Вскоре у начальника Ухтпечстроя состоялось совещание с участием представителей  Ленгипрошахт, в том числе руководителя бригады инженера Альтшуллера и инженера  Зорина, а также специалистов Управления строительством – главного геолога Петра Игнатьевича Полевого, начальника плановой части Юрия Николаевича Еракова,  начальника Воркутинской железной дороги Петр Ивановича Шереметенко, начальника начальник Рудника и меня.

Мороз объявил, что он знает обо всех трудностях, после чего слово было предоставлено мне. Я начал с критики варианта реконструкции шахты №1-2  на производительность 500 тысяч тонн в год и возможности избежать постройки капитального моста через реку Воркуту. Выступившие затем представители Ленгипрошахт согласились с выдвинутым мной вариантом постройки шахт на левом берегу. Так в августе 1935 года было принято решение о проектировании и строительстве на левом берегу реки крупной шахты, которой тогда же было дано название №1 «Капитальная». В отношении шахты №1-2, то было принято решение добывать из нее как можно больше угля, не вкладывая крупных средств в строительство и обходясь существующей железной дорогой.
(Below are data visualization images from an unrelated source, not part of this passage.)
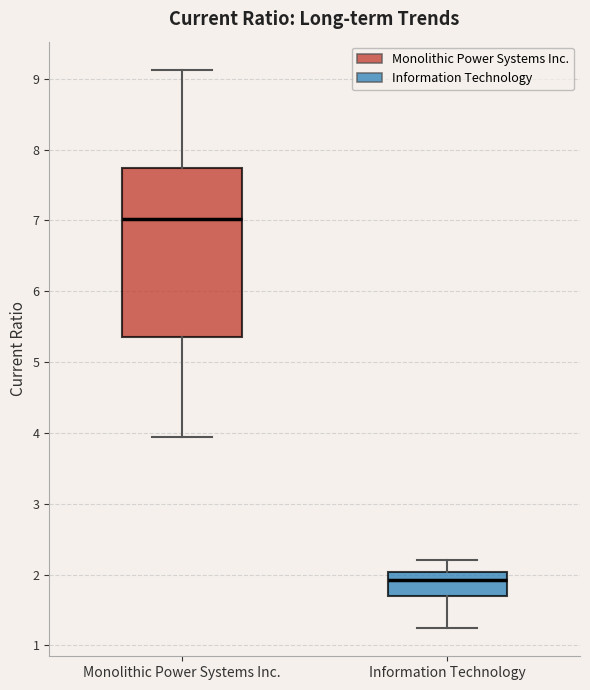

Reading left to right, read every box against the y-axis: the position of its median line, the range the box covers, and the ends of its whiskers. The values are not printed on the chart, so give them approximately, as read against the axis.

Monolithic Power Systems Inc.: median 7.0, box 5.3 to 7.7, whiskers 3.9 to 9.1
Information Technology: median 1.9, box 1.7 to 2.0, whiskers 1.2 to 2.2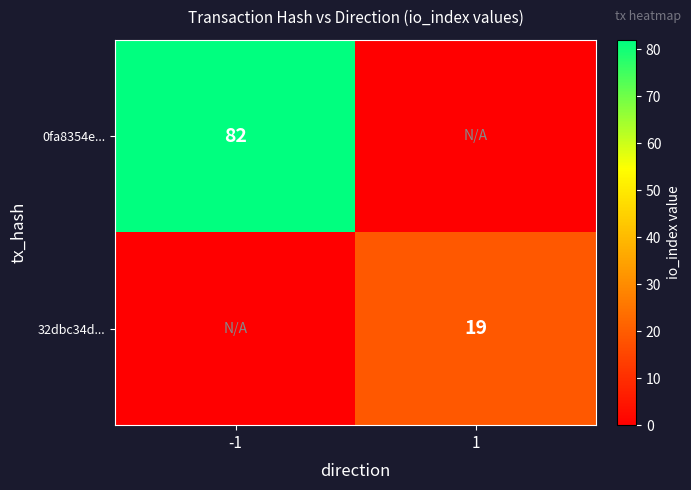

The 0fa8354e... series shows 134 at -1. True or false?

False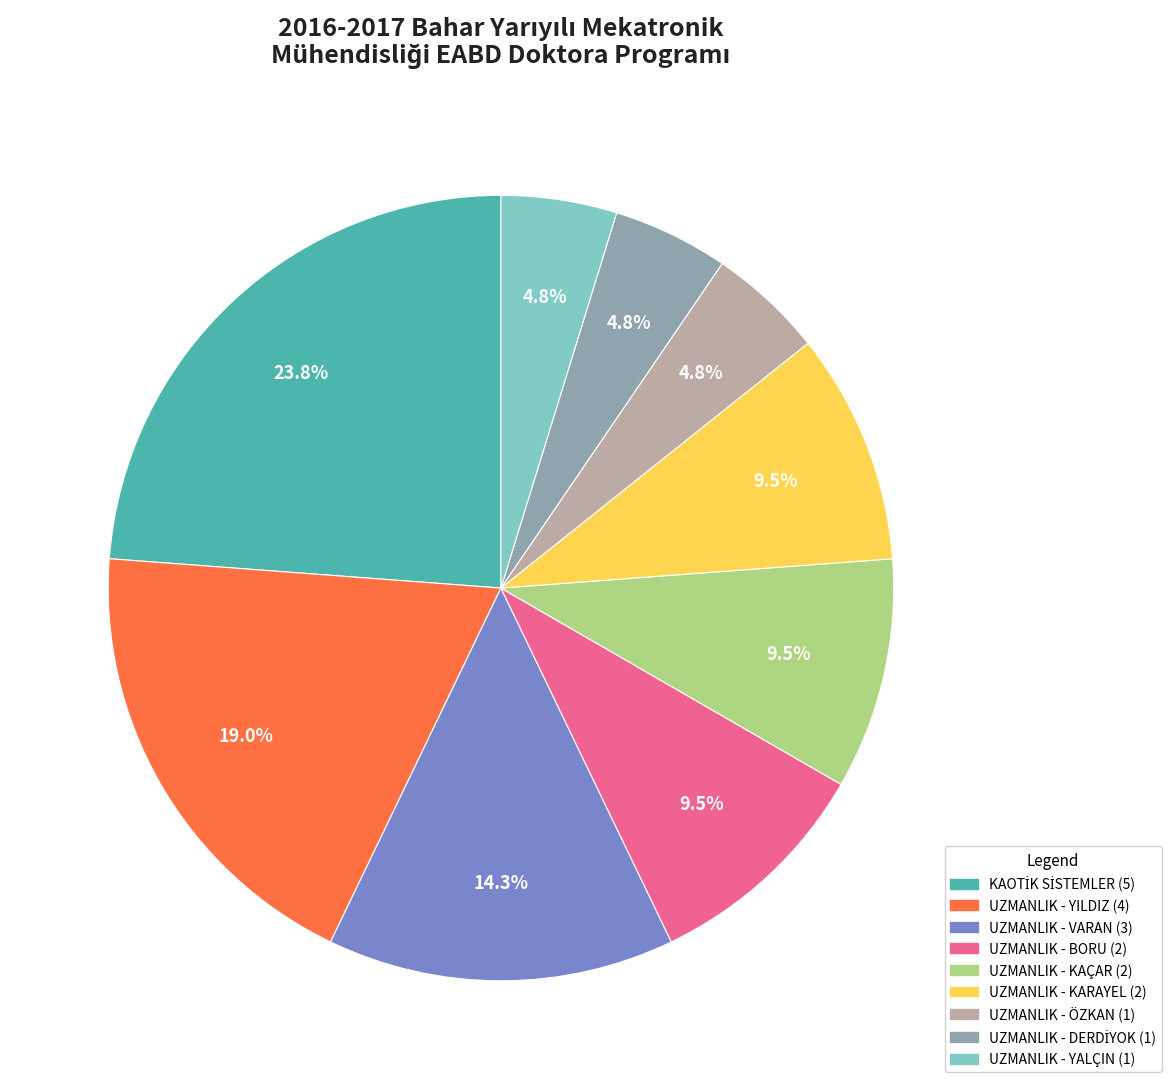

Is there a majority slice in this chart?

No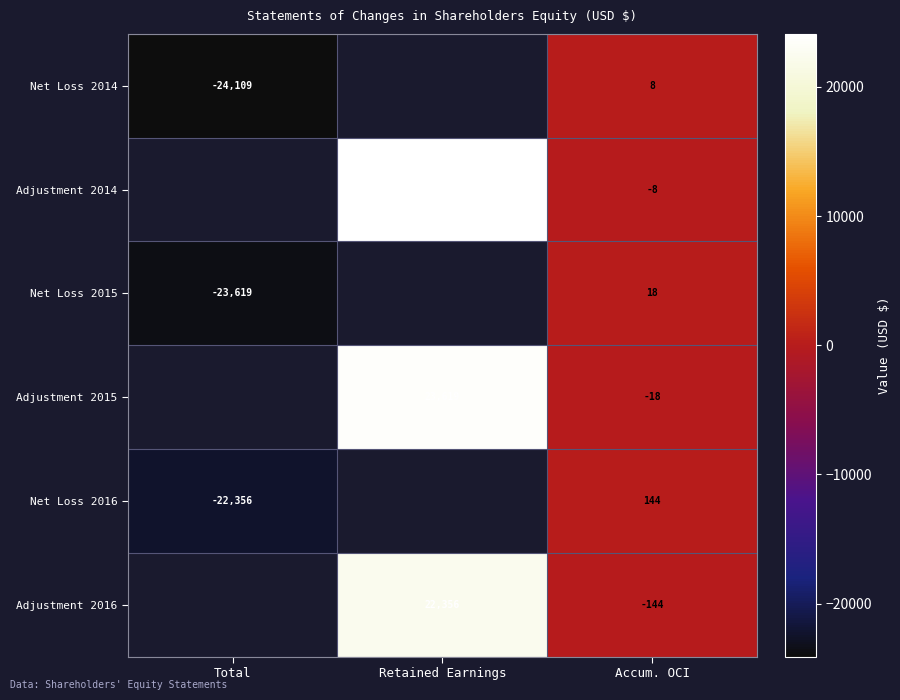

What is the spread (max minus min) of values at Accum. OCI?

288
Мы вернулись на Рудник, где уже началась подготовка к предстоящей борьбе за уголь. Люди работали в забоях с небывалой энергией и, как правило, значительно дольше положенного времени. В шахте почти постоянно находился двойной комплект рабочих. Техперсонал сутками не выходил из шахты. Приходилось внимательно следить за креплением забоев, правильным ведением взрывных работ и соблюдением прочих мер безопасности, так как в погоне за выполнением плана, рабочие, состоявшие в  большинстве свое из малоопытных новичков, были склонны пренебрегать элементарными правилами ведения работ в шахтах. Наряду с этим много внимания уделялось транспорту и распределению порожняка, потому что последнего всегда не хватало. Из-за нескольких лишних вагонов на плитах уклонов дело доходило до драк между представителями отдельных бригад.

Надо сказать, что за время форсированной угледобычи, несмотря на ненормальные условия работы и усталость людей, в шахте не было ни одного тяжелого несчастного случая. Особо остро стоял вопрос о подготовительных работах. В забоях штреков нельзя было разместить рабочих сверх комплекта, лавы всё время наседали на подготовительные работы и к концу года почти все лавы оказались впереди штреков. Изначально в этаже было нарезано 5 коротких лав, потому что боялись обрушения кровли, но лавы постоянно сдваивались и удлинялись, а количество проводимых промежуточных штреков сокращалось. К концу года уже была установлена возможность деления этажа на два подэтажа.

С предельной нагрузкой работала механическая служба, держа под пристальным вниманием старые изношенные подъёмные лебёдки и насосы, но все обошлось без аварий.

Была организована скоростная проходка квершлага на откаточном горизонте, который  необходим для проветривания шахты и обеспечения возможности маневрирования с порожняком. По составленному графику работ и каждый из нас сверх своей обычной работы дежурил по 8 часов в шахте. Оба встречных забоя квершлага сошлись очень точно, в чем была большая заслуга маркшейдера шахты В.Н.Дюльдина.

Постепенно на Руднике и на Воркута-Воме выросли огромные штабеля угля. Тогда мы

ещё не знали его свойств и очень боялись его самовозгорания. Ежедневно производились тщательные замеры температуры угля внутри штабелей через специальные скважины. Когда в отдельных местах обнаруживались очаги нагревания, их своевременно ликвидировали.

В ноябре месяце стало ясно – намеченный план будет выполнен. Мы знали, что впереди еще большие усилия, бессонные ночи, тревоги и переживания, но шахта изо дня в день наращивала темпы и уголь шёл!

Краткая информация об авторе: Штединг Сергей Эрнестович (1897-1983) – горный инженер, первый инженер проектировщик в Воркуте, организатор проектного бюро. Доктор технических наук. Трудовую деятельность начал на шахтах Донбасса, затем работал в Кузбассе и на Урале. В 1934 году был осуждён по ст. 58 и приговорён к расстрелу,  который потом заменили на 10 лет лагерей. В 1936 году за успешное окончание производственного задания был переведен на положение колонизованного. Освобожден в 1946 году и назначен начальником горного отдела горно-эксплуатационного управления Комбината «Воркутауголь». С 1950 года перешел на научную работу в ПечорНИУИ. После полной реабилитации в 1960 году вернулся в Донецк.